As if we needed a study to confirm this.
A new study by the media-research firm Nielsen Co.
confirms what you may have expected about the St. Louis Rams. Not only does no one in St. Louis care about the team but neither does a national audience.
The study specifically looked at last year's season and measured the following factors for all 32 NFL teams: local and national TV rankings, mentions on the Internet and visits to the teams official website. St. Louis earned an index sum of 22 points -- 78 lower than the No. 1 team in the Dallas Cowboys.
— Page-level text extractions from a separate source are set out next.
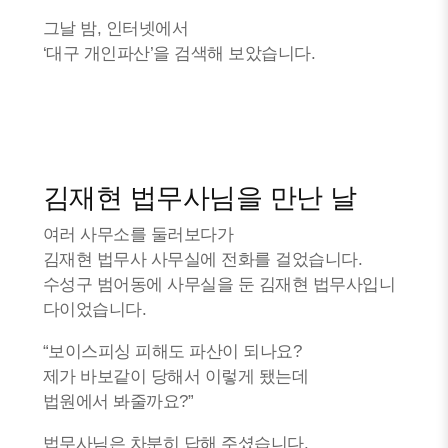
그날 밤, 인터넷에서
‘대구 개인파산’을 검색해 보았습니다.
김재현 법무사님을 만난 날
여러 사무소를 둘러보다가
김재현 법무사 사무실에 전화를 걸었습니다.
수성구 범어동에 사무실을 둔 김재현 법무사입니
다이었습니다.
“보이스피싱 피해도 파산이 되나요?
제가 바보같이 당해서 이렇게 됐는데
법원에서 봐줄까요?”
법무사님은 차분히 답해 주셨습니다.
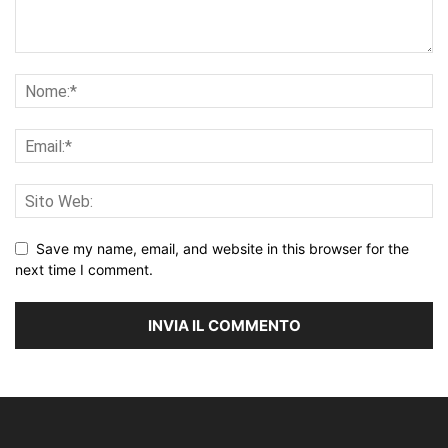
Save my name, email, and website in this browser for the
next time I comment.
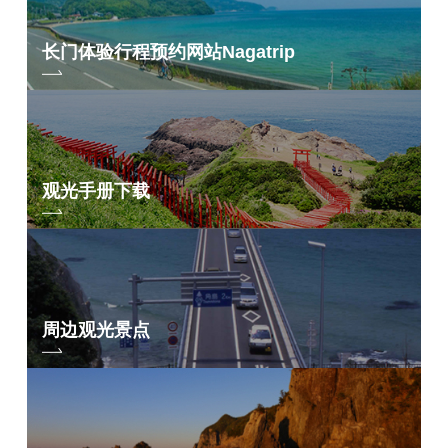
长门体验行程预约网站
Nagatrip
观光手册下载
周边观光景点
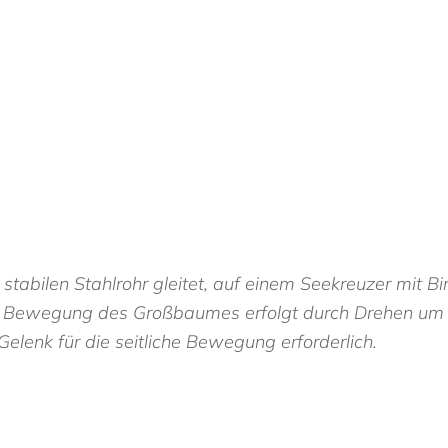
stabilen Stahlrohr gleitet, auf einem Seekreuzer mit Bi
iche Bewegung des Großbaumes erfolgt durch Drehen um 
 Gelenk für die seitliche Bewegung erforderlich.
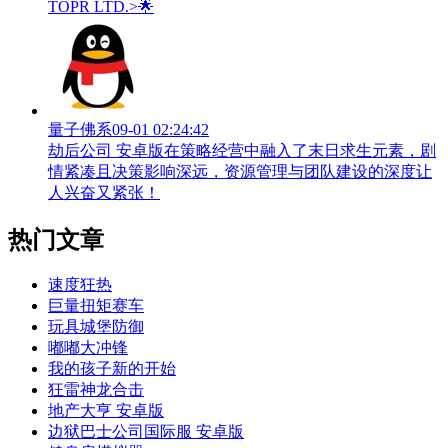
TOPR LTD.>🌟
量子佛系
09-01 02:24:42
劫后公司 安卓版在策略经营中融入了末日求生元素，剧
情紧凑且决策影响深远，资源管理与团队建设的深度让
人兴奋又紧张！
热门文章
速度狂热
巨量扭矩赛车
玩具城堡防御
嘟嘟大冲锋
我的孩子新的开始
狂雷神龙合击
地产大亨 安卓版
边狱巴士公司国际服 安卓版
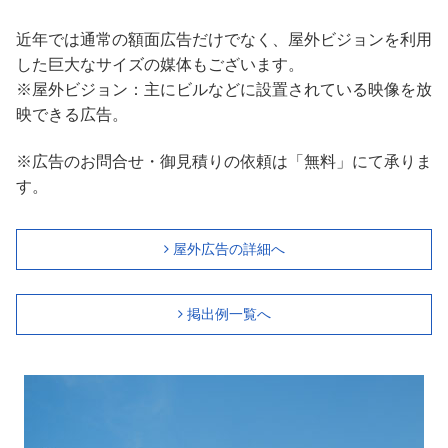
近年では通常の額面広告だけでなく、屋外ビジョンを利用
した巨大なサイズの媒体もございます。
※屋外ビジョン：主にビルなどに設置されている映像を放
映できる広告。
※広告のお問合せ・御見積りの依頼は「無料」にて承りま
す。
屋外広告の詳細へ
掲出例一覧へ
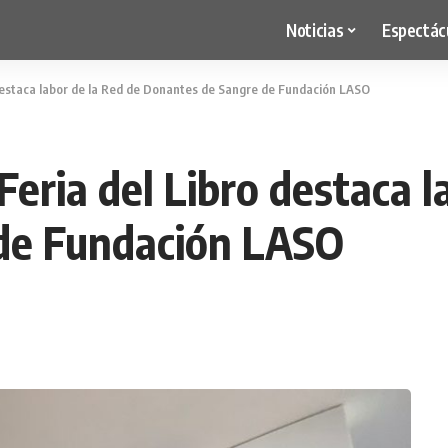
Noticias
Espectác
o destaca labor de la Red de Donantes de Sangre de Fundación LASO
Feria del Libro destaca l
de Fundación LASO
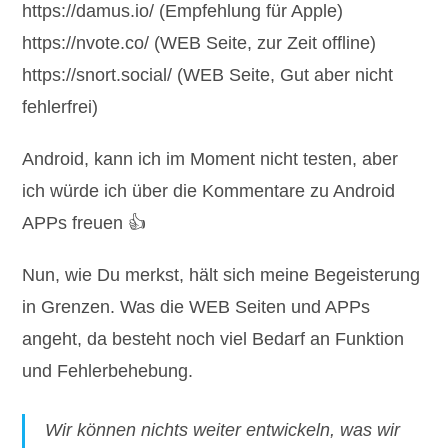
https://damus.io/ (Empfehlung für Apple)
https://nvote.co/ (WEB Seite, zur Zeit offline)
https://snort.social/ (WEB Seite, Gut aber nicht
fehlerfrei)
Android, kann ich im Moment nicht testen, aber
ich würde ich über die Kommentare zu Android
APPs freuen 👍
Nun, wie Du merkst, hält sich meine Begeisterung
in Grenzen. Was die WEB Seiten und APPs
angeht, da besteht noch viel Bedarf an Funktion
und Fehlerbehebung.
Wir können nichts weiter entwickeln, was wir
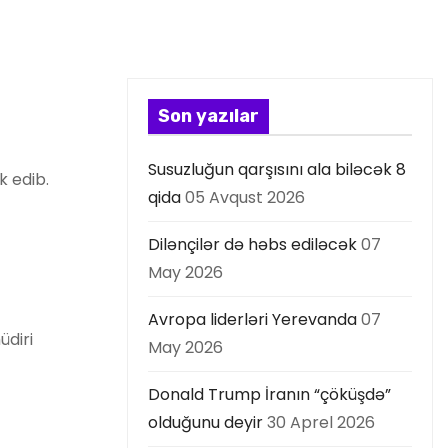
Son yazılar
Susuzluğun qarşısını ala biləcək 8
k edib.
qida
05 Avqust 2026
Dilənçilər də həbs ediləcək
07
May 2026
Avropa liderləri Yerevanda
07
üdiri
May 2026
Donald Trump İranın “çöküşdə”
olduğunu deyir
30 Aprel 2026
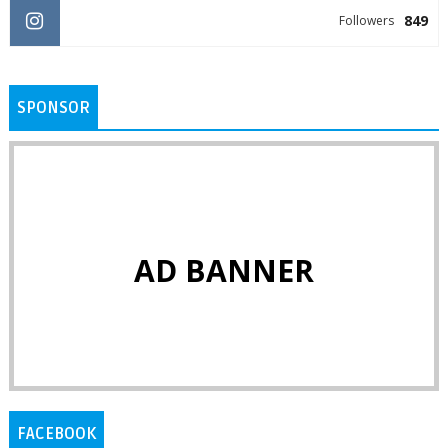
849
Followers
SPONSOR
AD BANNER
FACEBOOK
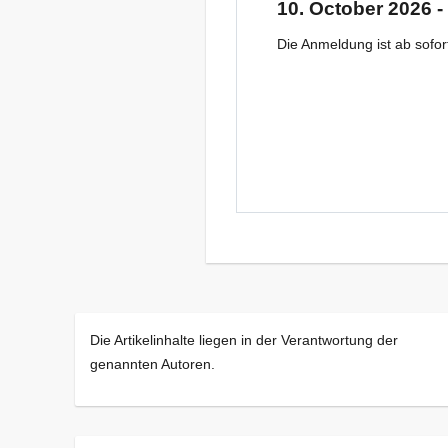
10. October 2026 -
Die Anmeldung ist ab sofor
Die Artikelinhalte liegen in der Verantwortung der
genannten Autoren.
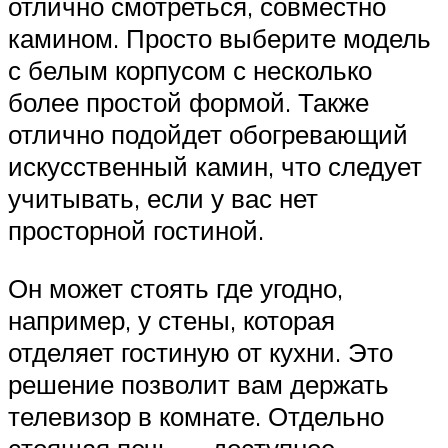
отлично смотреться, совместно
камином. Просто выберите модель
с белым корпусом с несколько
более простой формой. Также
отлично подойдет обогревающий
искусственный камин, что следует
учитывать, если у вас нет
просторной гостиной.
Он может стоять где угодно,
например, у стены, которая
отделяет гостиную от кухни. Это
решение позволит вам держать
телевизор в комнате. Отдельно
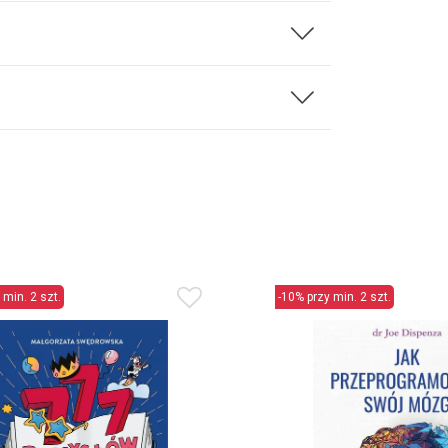
 min. 2 szt.
-10% przy min. 2 szt.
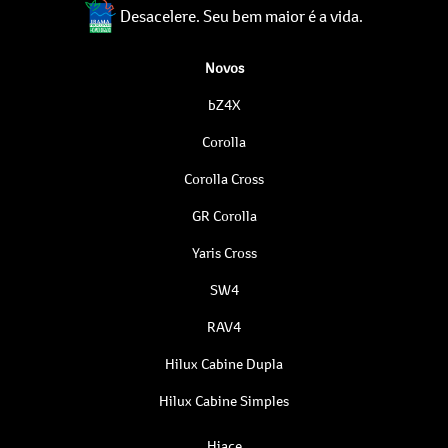
Desacelere. Seu bem maior é a vida.
Novos
bZ4X
Corolla
Corolla Cross
GR Corolla
Yaris Cross
SW4
RAV4
Hilux Cabine Dupla
Hilux Cabine Simples
Hiace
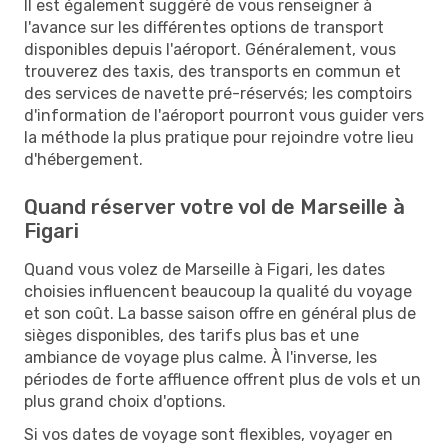
Il est également suggéré de vous renseigner à
l'avance sur les différentes options de transport
disponibles depuis l'aéroport. Généralement, vous
trouverez des taxis, des transports en commun et
des services de navette pré-réservés; les comptoirs
d'information de l'aéroport pourront vous guider vers
la méthode la plus pratique pour rejoindre votre lieu
d'hébergement.
Quand réserver votre vol de Marseille à
Figari
Quand vous volez de Marseille à Figari, les dates
choisies influencent beaucoup la qualité du voyage
et son coût. La basse saison offre en général plus de
sièges disponibles, des tarifs plus bas et une
ambiance de voyage plus calme. À l'inverse, les
périodes de forte affluence offrent plus de vols et un
plus grand choix d'options.
Si vos dates de voyage sont flexibles, voyager en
News of the study didn't surprise Rams officials. "When you've won as much as we have recently, it's not surprising," Kevin Demoff, the Rams v.p. of football operations told the Wall Street Journal
Of course, like any study, this one has its flaws. For one, it automatically favors winning teams that are more likely to be televised nationally and attract bigger audiences. Two, teams from bigger cities -- Chicago, New York and Boston -- are bound to attract larger local viewers no matter their W-L records. Also, the study only took into account just one year's worth of data.
Still, as the Journal
reported yesterday, a less-scientific study over the past two decades suggests the Rams have remained unpopular for decades. Since 1992 a company called Harris Interactive has asked fans to name their favorite teams. The Rams have routinely scored in the bottom five of all teams.
Perhaps, we'll do better this year if we can string together more than just one or two wins. As Marshall Faulk told the Journal
yesterday, "everybody in the city loved us" back in the halcyon seasons of 1999 and 2001.